START RECORDS PROVIDED
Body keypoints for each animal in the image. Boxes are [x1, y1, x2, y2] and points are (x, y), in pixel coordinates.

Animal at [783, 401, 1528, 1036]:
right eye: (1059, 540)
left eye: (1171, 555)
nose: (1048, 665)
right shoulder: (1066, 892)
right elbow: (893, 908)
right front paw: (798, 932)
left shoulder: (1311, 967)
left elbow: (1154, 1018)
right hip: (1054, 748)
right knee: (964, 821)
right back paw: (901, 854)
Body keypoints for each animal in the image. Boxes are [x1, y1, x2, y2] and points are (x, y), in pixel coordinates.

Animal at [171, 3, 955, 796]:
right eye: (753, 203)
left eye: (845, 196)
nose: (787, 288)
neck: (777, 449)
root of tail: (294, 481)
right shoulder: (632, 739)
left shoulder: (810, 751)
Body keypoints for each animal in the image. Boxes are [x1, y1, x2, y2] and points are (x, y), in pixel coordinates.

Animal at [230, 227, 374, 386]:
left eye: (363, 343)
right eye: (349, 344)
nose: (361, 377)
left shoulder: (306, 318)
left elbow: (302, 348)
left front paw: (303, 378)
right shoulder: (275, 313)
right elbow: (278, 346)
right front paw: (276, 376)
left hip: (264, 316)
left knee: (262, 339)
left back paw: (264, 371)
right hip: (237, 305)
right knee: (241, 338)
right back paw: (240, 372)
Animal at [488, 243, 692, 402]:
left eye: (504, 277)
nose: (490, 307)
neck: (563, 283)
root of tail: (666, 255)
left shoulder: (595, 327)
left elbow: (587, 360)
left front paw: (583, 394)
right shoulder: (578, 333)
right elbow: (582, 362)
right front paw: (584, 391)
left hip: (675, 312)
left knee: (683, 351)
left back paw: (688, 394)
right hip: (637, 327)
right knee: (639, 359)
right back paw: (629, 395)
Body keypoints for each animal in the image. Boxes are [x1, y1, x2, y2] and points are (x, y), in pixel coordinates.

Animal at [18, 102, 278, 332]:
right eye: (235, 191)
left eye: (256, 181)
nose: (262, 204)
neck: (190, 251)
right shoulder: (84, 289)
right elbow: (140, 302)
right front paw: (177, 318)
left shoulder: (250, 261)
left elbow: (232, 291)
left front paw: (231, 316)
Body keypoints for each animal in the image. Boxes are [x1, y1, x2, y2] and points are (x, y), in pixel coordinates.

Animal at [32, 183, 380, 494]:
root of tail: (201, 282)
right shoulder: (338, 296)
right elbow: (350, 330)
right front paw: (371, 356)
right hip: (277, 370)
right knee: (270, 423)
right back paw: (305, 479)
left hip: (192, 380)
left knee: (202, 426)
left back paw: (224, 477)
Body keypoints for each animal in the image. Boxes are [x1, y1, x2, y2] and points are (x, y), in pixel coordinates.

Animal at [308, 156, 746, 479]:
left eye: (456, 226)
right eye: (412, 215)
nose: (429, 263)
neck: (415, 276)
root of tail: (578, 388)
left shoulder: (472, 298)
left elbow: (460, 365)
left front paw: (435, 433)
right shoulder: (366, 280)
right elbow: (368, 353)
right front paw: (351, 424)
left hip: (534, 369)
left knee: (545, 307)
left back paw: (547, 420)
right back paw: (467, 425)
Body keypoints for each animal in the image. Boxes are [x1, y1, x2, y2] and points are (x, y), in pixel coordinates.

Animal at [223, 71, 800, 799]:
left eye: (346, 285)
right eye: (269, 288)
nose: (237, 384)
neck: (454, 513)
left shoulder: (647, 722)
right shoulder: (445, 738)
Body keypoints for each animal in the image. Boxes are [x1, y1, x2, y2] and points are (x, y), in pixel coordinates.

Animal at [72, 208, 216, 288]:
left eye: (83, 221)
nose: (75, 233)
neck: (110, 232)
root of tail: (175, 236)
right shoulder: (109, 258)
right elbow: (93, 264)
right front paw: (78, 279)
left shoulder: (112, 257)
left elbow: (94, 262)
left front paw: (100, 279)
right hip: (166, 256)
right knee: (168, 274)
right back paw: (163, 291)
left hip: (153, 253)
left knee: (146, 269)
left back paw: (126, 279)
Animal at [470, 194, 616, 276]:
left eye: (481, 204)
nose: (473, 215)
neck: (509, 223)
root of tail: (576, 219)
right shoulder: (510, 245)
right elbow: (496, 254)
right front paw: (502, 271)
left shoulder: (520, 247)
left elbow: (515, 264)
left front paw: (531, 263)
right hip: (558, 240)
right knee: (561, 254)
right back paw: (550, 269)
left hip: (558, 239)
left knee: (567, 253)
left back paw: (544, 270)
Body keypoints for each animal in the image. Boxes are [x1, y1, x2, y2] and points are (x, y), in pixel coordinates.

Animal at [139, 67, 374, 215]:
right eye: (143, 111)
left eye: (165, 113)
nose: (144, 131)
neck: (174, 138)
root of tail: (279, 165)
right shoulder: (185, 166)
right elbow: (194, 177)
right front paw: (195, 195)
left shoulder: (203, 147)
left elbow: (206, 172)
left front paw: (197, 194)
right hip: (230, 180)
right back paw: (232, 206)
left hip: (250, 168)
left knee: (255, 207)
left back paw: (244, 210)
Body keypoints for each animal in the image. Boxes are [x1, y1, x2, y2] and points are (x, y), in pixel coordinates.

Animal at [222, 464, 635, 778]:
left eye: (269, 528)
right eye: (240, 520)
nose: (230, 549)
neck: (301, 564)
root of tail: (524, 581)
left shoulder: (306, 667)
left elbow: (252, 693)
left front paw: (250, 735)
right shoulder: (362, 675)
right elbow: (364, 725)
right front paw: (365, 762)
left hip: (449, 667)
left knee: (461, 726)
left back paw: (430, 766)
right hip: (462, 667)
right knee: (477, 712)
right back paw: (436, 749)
END RECORDS PROVIDED
**PROBLEM DESCRIPTION**
Your answer must be an exact copy of every record.

**RESULT**
Body keypoints for each animal in the image. Boxes are [x1, y1, x2, y2] and points are (x, y), in pixel coordinates.

Animal at [783, 401, 1528, 1036]:
right eye: (1059, 540)
left eye: (1171, 555)
nose: (1048, 665)
right shoulder: (1066, 892)
right elbow: (893, 908)
right front paw: (798, 932)
left shoulder: (1311, 967)
left elbow: (1154, 1018)
right hip: (1054, 748)
right knee: (964, 821)
right back paw: (901, 854)
Body keypoints for each animal in the image. Boxes are [x1, y1, x2, y2] and points are (x, y), in pixel coordinates.

Animal at [171, 3, 955, 796]:
right eye: (753, 203)
left eye: (845, 196)
nose: (787, 288)
neck: (777, 449)
root of tail: (294, 481)
right shoulder: (632, 739)
left shoulder: (810, 751)
Body keypoints for each animal in the image. Boxes are [x1, y1, x2, y2] and points are (x, y), in pixel coordinates.

Animal at [230, 227, 374, 386]:
left eye: (363, 343)
right eye: (349, 344)
nose: (361, 377)
left shoulder: (306, 318)
left elbow: (302, 348)
left front paw: (303, 378)
right shoulder: (275, 313)
right elbow: (278, 346)
right front paw: (276, 376)
left hip: (264, 316)
left knee: (262, 339)
left back paw: (264, 371)
right hip: (237, 305)
right knee: (241, 338)
right back paw: (240, 372)
Animal at [488, 243, 692, 402]:
left eye: (504, 277)
nose: (490, 307)
neck: (563, 283)
root of tail: (666, 255)
left shoulder: (595, 327)
left elbow: (587, 360)
left front paw: (583, 394)
right shoulder: (578, 333)
right elbow: (582, 362)
right front paw: (584, 391)
left hip: (675, 312)
left knee: (683, 351)
left back paw: (688, 394)
right hip: (637, 327)
right knee: (639, 359)
right back paw: (629, 395)
Body keypoints for each animal in the image. Boxes are [x1, y1, x2, y2] and points are (x, y), in pixel coordinates.

Animal at [18, 102, 278, 332]:
right eye: (235, 191)
left eye: (256, 181)
nose: (262, 204)
neck: (190, 251)
right shoulder: (84, 289)
right elbow: (140, 302)
right front paw: (177, 318)
left shoulder: (250, 261)
left elbow: (232, 291)
left front paw: (231, 316)
Body keypoints for each animal in the image. Boxes are [x1, y1, x2, y2] and points are (x, y), in pixel coordinates.

Animal at [32, 183, 380, 494]:
root of tail: (201, 282)
right shoulder: (338, 296)
right elbow: (350, 330)
right front paw: (371, 356)
right hip: (277, 370)
right knee: (270, 423)
right back paw: (305, 479)
left hip: (192, 380)
left knee: (202, 426)
left back paw: (224, 477)
Body keypoints for each animal in the image. Boxes are [x1, y1, x2, y2] and points are (x, y), in pixel coordinates.

Animal at [308, 156, 746, 479]:
left eye: (456, 226)
right eye: (412, 215)
nose: (429, 263)
neck: (415, 276)
root of tail: (578, 388)
left shoulder: (472, 298)
left elbow: (460, 365)
left front paw: (435, 433)
right shoulder: (366, 280)
right elbow: (368, 353)
right front paw: (351, 424)
left hip: (534, 369)
left knee: (545, 307)
left back paw: (547, 420)
right back paw: (467, 425)
Body keypoints for each animal in the image. Boxes are [x1, y1, x2, y2] and points are (x, y), in pixel coordinates.

Animal at [223, 71, 800, 799]:
left eye: (346, 285)
right eye: (269, 288)
nose: (237, 384)
neck: (454, 513)
left shoulder: (647, 722)
right shoulder: (445, 738)
Body keypoints for each animal in the image. Boxes are [x1, y1, x2, y2] and points are (x, y), in pixel coordinates.

Animal at [72, 208, 216, 288]:
left eye: (83, 221)
nose: (75, 233)
neck: (110, 232)
root of tail: (175, 236)
right shoulder: (109, 258)
right elbow: (93, 264)
right front paw: (78, 279)
left shoulder: (112, 257)
left elbow: (94, 262)
left front paw: (100, 279)
right hip: (166, 256)
right knee: (168, 274)
right back paw: (163, 291)
left hip: (153, 253)
left knee: (146, 269)
left back paw: (126, 279)
Animal at [470, 194, 616, 276]:
left eye: (481, 204)
nose: (473, 215)
neck: (509, 223)
root of tail: (576, 219)
right shoulder: (510, 245)
right elbow: (496, 254)
right front paw: (502, 271)
left shoulder: (520, 247)
left elbow: (515, 264)
left front paw: (531, 263)
right hip: (558, 240)
right knee: (561, 254)
right back paw: (550, 269)
left hip: (558, 239)
left knee: (567, 253)
left back paw: (544, 270)
Body keypoints for each animal in the image. Boxes are [x1, y1, x2, y2] and points are (x, y), in pixel coordinates.

Animal at [139, 67, 374, 215]:
right eye: (143, 111)
left eye: (165, 113)
nose: (144, 131)
neck: (174, 138)
root of tail: (279, 165)
right shoulder: (185, 166)
right elbow: (194, 177)
right front paw: (195, 195)
left shoulder: (203, 147)
left elbow: (206, 172)
left front paw: (197, 194)
right hip: (230, 180)
right back paw: (232, 206)
left hip: (250, 168)
left knee: (255, 207)
left back paw: (244, 210)
Body keypoints for each animal in the image. Boxes are [x1, y1, x2, y2] and points are (x, y), in pixel coordinates.

Animal at [222, 464, 635, 778]:
left eye: (269, 528)
right eye: (240, 520)
nose: (230, 549)
neck: (301, 564)
root of tail: (524, 581)
left shoulder: (306, 667)
left elbow: (252, 693)
left front paw: (250, 735)
right shoulder: (362, 675)
right elbow: (364, 725)
right front paw: (365, 762)
left hip: (449, 667)
left knee: (461, 726)
left back paw: (430, 766)
right hip: (462, 667)
right knee: (477, 712)
right back paw: (436, 749)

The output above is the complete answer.